La ministre de la Transition numérique a confirmé récemment à RTL que l'existence d'un moteur de recherche permettant d'accéder à des millions de données sensibles concernant des Français a été signalée à la justice. Ce service, en libre accès, contenait des informations telles que numéros de téléphone, adresses email, et même des données médicales.
Ce site controversé a été mis en lumière grâce à une investigation de Franceinfo, qui a révélé que les données étaient récupérées lors de diverses cyberattaques sur des entreprises. Parmi elles, des attaques ayant ciblé des institutions et des sociétés privées, exposant ainsi des millions de données.
Le gouvernement en action
Le ministère du Numérique a confirmé qu'il s'agissait d'une infraction, conformément à l'article 40 du code pénal. Ce dernier stipule que toute autorité publique ou fonctionnaire ayant connaissance d'un crime ou d'un délit est tenu d'en alerter le procureur immédiatement, selon BFMTV.
Près de 1,2 milliard de données seraient accessibles sur cette plateforme, indique le rapport de Franceinfo. La Commission nationale de l'informatique et des libertés (Cnil) a aussi souligné que ces services ne respectent pas les normes légales car ils reposent sur des données obtenues illégalement.

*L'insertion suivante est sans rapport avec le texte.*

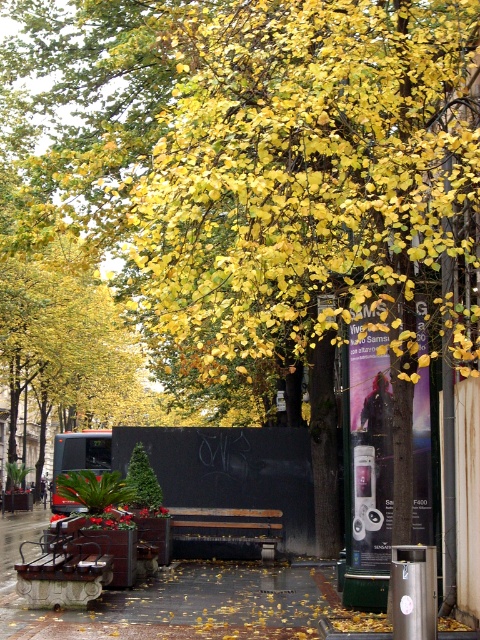
You are a tourist visiting the park and want to sit on the closest bench. Which bench should you choose between the rustic wood bench at lower left and the rusty metal bench at center?

The rustic wood bench at lower left is closer to the viewer than the rusty metal bench at center, so you should choose the rustic wood bench at lower left.

In the scene shown: You are planning to set up a small picnic for two people. Given the space available, which bench between the rustic wood bench at lower left and the rusty metal bench at center would be more suitable for placing a picnic basket and some snacks?

The rusty metal bench at center occupies more space than the rustic wood bench at lower left, making it more suitable for placing a picnic basket and snacks.

You are standing at the center of the walkway and want to sit on the rustic wood bench at lower left. Which direction should you move to reach it?

The rustic wood bench at lower left is located at point (63,566), so you should move to the left and slightly forward to reach it.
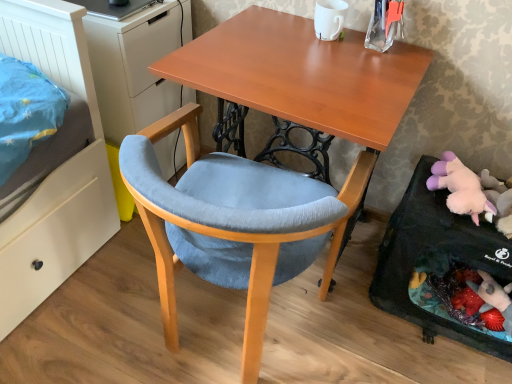
This screenshot has width=512, height=384. What do you see at coordinates (459, 187) in the screenshot?
I see `fluffy pink plush at lower right` at bounding box center [459, 187].

What do you see at coordinates (302, 74) in the screenshot? The image size is (512, 384). I see `wooden desk at center` at bounding box center [302, 74].

This screenshot has width=512, height=384. In order to click on fluffy pink plush at lower right in this screenshot , I will do `click(459, 187)`.

At what (x,y) coordinates should I click in order to perform the action: click on dresser on the left side of fluffy pink stuffed animal at lower right. Please return your answer as a coordinate pair (x, y). Image resolution: width=512 pixels, height=384 pixels. Looking at the image, I should click on (135, 66).

In the scene shown: From a real-world perspective, is matte white dresser at left positioned above or below fluffy pink stuffed animal at lower right?

matte white dresser at left is above fluffy pink stuffed animal at lower right.

From the image's perspective, which object appears higher, matte white dresser at left or fluffy pink stuffed animal at lower right?

matte white dresser at left, from the image's perspective.

Who is bigger, matte white dresser at left or fluffy pink stuffed animal at lower right?

matte white dresser at left is bigger.

Which is in front, point (483, 199) or point (291, 92)?

Positioned in front is point (291, 92).

Considering the relative sizes of fluffy pink plush at lower right and wooden desk at center in the image provided, is fluffy pink plush at lower right smaller than wooden desk at center?

Yes, fluffy pink plush at lower right is smaller than wooden desk at center.

What are the coordinates of `toy on the right of wooden desk at center` in the screenshot? It's located at coord(459,187).

Which object is further away from the camera, fluffy pink plush at lower right or wooden desk at center?

fluffy pink plush at lower right is further away from the camera.

Locate an element on the screen. The image size is (512, 384). desktop that is in front of the matte white dresser at left is located at coordinates (426, 247).

Considering the points (451, 220) and (79, 3), which point is in front, point (451, 220) or point (79, 3)?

Une version payante pour un accès continu
La version gratuite du moteur de recherche n'est désormais plus accessible, selon des témoignages de RTL. Sur son site, il est indiqué que pour continuer d'utiliser le service, les utilisateurs doivent opter pour une version payante, adhérant à un Discord où les tarifs devraient bientôt augmenter. Les dirigeants de cette plateforme affirment que toutes les informations proviennent exclusivement de sources publiques.
Ces outils de recherche, souvent considérés comme semi-légaux, s'appuient sur le principe de l'OSINT (Open Source Intelligence), comme l'affirme le site Projet Arcadie. Un des co-créateurs a déclaré à Franceinfo, "Nous ne réalisons pas directement d'attaques informatiques. Nous nous contentons de récupérer les données une fois qu'elles sont rendues publiques après une violation". Un onglet permet aux utilisateurs de demander la suppression de leurs informations, mais dans un délai de 29 jours.
Il est essentiel de rappeler que même si ces données sont techniquement accessibles, leur utilisation constitue un acte de recel.